Yamilka grew up Roman Catholic and later found herself in the United Methodist Church, where she learned about Wesleyan Bands and seeking holiness in daily living. When beginning her house church, she affiliated with a denomination that integrates her love of tradition, her evangelical experiences and her daily sense of the Holy Spirit’s presence. This denomination is the Union of Charismatic Orthodox Churches (UCOC). She was inspired to reach out to the UCOC Archbishop, Dr. Emilio Alvarez, after reading his book “Pentecostal Orthodoxy: Toward an Ecumenism of the Spirit”. Yamilka was drawn to the three streams of Orthodoxy, Evangelical, and Pentecostal, as discussed in his book. “To be able to lead a church with this trinity (lowercase ‘t’) feels like the best expression of experiencing the Trinity (capital ‘T’).

The Saturday services in her home begin with 30 minutes of fellowship. People Yamilka knows have been coming to her home church because of “the power of relationship,” she says. “But then the gospel is making them stay.”

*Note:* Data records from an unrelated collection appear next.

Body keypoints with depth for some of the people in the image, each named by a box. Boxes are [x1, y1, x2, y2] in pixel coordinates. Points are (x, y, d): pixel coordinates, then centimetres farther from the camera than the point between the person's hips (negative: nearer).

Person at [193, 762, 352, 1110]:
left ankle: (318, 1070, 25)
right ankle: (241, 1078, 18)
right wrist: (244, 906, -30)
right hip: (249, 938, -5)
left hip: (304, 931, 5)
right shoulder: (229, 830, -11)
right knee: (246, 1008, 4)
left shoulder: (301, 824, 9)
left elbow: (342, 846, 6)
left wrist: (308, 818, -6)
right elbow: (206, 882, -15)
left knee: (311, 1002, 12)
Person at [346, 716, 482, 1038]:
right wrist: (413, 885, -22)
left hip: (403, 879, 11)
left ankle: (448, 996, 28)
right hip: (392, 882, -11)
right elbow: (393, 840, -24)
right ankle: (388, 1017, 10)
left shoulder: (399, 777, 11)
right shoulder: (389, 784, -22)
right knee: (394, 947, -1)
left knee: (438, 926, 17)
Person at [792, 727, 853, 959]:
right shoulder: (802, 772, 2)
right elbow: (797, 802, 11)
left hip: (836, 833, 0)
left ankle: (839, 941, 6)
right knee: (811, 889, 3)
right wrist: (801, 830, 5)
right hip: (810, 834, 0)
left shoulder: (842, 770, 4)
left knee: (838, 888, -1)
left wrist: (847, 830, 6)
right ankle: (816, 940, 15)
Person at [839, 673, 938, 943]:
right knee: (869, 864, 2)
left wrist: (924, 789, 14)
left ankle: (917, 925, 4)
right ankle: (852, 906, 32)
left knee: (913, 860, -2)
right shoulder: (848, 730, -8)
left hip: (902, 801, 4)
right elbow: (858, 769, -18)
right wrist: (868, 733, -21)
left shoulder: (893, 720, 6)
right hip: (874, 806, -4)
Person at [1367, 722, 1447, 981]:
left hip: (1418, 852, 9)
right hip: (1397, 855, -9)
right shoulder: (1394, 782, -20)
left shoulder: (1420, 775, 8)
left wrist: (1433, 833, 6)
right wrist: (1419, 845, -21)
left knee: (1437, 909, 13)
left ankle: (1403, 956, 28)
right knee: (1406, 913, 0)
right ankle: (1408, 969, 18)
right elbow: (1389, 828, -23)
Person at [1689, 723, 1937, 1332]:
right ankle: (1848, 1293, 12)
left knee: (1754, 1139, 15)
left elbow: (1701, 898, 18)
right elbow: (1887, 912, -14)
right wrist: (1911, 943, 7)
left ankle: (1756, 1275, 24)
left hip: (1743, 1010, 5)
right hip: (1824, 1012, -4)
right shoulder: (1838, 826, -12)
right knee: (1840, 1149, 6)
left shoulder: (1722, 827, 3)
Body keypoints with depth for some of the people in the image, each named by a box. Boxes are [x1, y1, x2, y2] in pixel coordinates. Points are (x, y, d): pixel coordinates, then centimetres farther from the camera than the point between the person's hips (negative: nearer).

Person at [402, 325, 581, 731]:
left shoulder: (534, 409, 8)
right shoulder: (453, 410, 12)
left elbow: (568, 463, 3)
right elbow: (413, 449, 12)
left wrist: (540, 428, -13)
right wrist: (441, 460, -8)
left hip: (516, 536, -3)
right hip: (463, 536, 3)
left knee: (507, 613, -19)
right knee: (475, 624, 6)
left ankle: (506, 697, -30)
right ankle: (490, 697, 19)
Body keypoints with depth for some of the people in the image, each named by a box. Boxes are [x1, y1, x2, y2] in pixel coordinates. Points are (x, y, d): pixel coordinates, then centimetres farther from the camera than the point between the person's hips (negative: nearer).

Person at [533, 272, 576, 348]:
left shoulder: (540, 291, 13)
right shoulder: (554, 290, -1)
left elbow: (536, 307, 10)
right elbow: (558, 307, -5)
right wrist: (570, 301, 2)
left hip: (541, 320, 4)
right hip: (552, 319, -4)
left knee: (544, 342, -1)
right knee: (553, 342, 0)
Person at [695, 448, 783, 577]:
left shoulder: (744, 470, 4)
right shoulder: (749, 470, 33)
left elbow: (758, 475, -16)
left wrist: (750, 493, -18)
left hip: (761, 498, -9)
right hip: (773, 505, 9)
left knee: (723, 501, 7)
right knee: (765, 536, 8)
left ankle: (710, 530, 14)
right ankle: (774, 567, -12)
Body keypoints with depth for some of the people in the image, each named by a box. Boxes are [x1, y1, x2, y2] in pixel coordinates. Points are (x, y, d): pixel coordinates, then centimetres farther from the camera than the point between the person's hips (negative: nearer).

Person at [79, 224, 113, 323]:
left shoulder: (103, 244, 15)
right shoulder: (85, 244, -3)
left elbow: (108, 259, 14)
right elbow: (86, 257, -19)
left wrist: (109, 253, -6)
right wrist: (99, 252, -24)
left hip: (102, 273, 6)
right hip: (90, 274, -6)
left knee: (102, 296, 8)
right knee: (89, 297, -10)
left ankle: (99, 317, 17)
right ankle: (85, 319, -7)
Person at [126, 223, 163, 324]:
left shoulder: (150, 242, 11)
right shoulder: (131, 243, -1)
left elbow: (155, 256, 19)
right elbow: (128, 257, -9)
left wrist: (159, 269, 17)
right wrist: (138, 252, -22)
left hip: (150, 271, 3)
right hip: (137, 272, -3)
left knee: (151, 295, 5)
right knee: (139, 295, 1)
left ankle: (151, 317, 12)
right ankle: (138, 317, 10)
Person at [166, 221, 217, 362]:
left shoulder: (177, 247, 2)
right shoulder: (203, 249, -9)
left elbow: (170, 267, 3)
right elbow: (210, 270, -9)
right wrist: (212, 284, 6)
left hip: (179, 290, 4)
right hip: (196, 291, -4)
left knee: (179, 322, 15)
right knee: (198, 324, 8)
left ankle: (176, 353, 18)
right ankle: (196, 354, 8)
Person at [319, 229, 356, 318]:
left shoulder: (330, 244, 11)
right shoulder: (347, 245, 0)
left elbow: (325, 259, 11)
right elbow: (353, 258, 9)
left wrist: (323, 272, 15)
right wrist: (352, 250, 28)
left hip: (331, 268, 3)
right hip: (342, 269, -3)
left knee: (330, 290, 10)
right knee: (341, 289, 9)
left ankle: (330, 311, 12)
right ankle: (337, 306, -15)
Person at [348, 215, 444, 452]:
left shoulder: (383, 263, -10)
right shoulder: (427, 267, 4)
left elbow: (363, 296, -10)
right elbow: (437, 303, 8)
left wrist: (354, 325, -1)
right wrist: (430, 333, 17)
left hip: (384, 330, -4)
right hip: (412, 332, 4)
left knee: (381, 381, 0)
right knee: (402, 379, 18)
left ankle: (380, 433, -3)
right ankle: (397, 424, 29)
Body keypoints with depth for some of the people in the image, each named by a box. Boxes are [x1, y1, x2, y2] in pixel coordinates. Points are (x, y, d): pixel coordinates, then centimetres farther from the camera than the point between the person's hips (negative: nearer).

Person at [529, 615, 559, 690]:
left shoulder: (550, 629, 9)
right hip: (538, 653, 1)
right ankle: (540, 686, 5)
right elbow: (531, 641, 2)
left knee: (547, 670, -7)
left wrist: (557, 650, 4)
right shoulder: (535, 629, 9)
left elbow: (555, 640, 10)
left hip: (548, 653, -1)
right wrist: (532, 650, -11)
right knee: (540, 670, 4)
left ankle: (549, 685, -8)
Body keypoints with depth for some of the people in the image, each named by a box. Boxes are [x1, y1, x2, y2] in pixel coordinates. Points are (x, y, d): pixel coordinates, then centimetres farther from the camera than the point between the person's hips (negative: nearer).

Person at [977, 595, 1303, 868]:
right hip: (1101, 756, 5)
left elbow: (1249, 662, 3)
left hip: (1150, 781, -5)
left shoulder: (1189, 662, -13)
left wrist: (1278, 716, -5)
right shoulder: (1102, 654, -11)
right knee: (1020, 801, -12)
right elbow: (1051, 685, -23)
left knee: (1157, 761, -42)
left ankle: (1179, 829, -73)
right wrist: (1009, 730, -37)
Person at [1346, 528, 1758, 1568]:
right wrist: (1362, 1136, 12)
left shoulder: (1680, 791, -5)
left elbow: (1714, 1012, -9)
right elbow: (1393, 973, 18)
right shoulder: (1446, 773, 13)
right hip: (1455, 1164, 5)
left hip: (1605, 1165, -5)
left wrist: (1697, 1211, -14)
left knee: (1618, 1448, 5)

After a time of fellowship, they engage in dialogue based on the Scripture. “They like the opportunity of having authentic conversations. People want to not only hear a sermon but have intimate connections and opportunities to express themselves as they discover how to live out the Gospel. Like the first church gathered, worshiped, prayed, and edified one-another, we seek to live out our Christian tradition,” says Yamilka. The liturgy incorporates worship, Prayers of the People, an affirmation of faith, a sermon, communion and a benediction.

Multiplying House Churches

If the Lord wills, Yamilka hopes her church will follow the model of multiplying house churches, because her experience of the work of Jesus in her life happened through a small group setting. “After we connect vertically with God, we want to connect with community. “And so right now my heart is set on home churches that remain small so that people can experience the Gospel in a personal way.”

Yamilka surrenders her pastoral work to God every morning, afternoon and evening. “You know what’s the best part? Not knowing what it will look like, because that is what will make it truly God’s. We humans – we plan and plan and plan. But it’s the season to be spontaneous and allow the spontaneous Holy Spirit to lead.”

Because of the difficulty she experienced leaving her Assistant Principal role, Yamilka wants to encourage anyone struggling as she did. “He calls us into the strangest places, at the time we probably think we need it the least. And when He calls, He will continue to call, and it’ll get louder until we answer.”

As for leaving a familiar role and entering new territory, Yamilka can speak to that too. “The Lord can use everything that we are – our skills, our gifts – and we can bring that into a new setting to present Him. We are the temple; we carry Him where we go.” Yamilka believes it is the power of relationship that allows us to share the gospel. According to her, we are most of the time speaking the gospel in a wordless manner, through companionship and just being.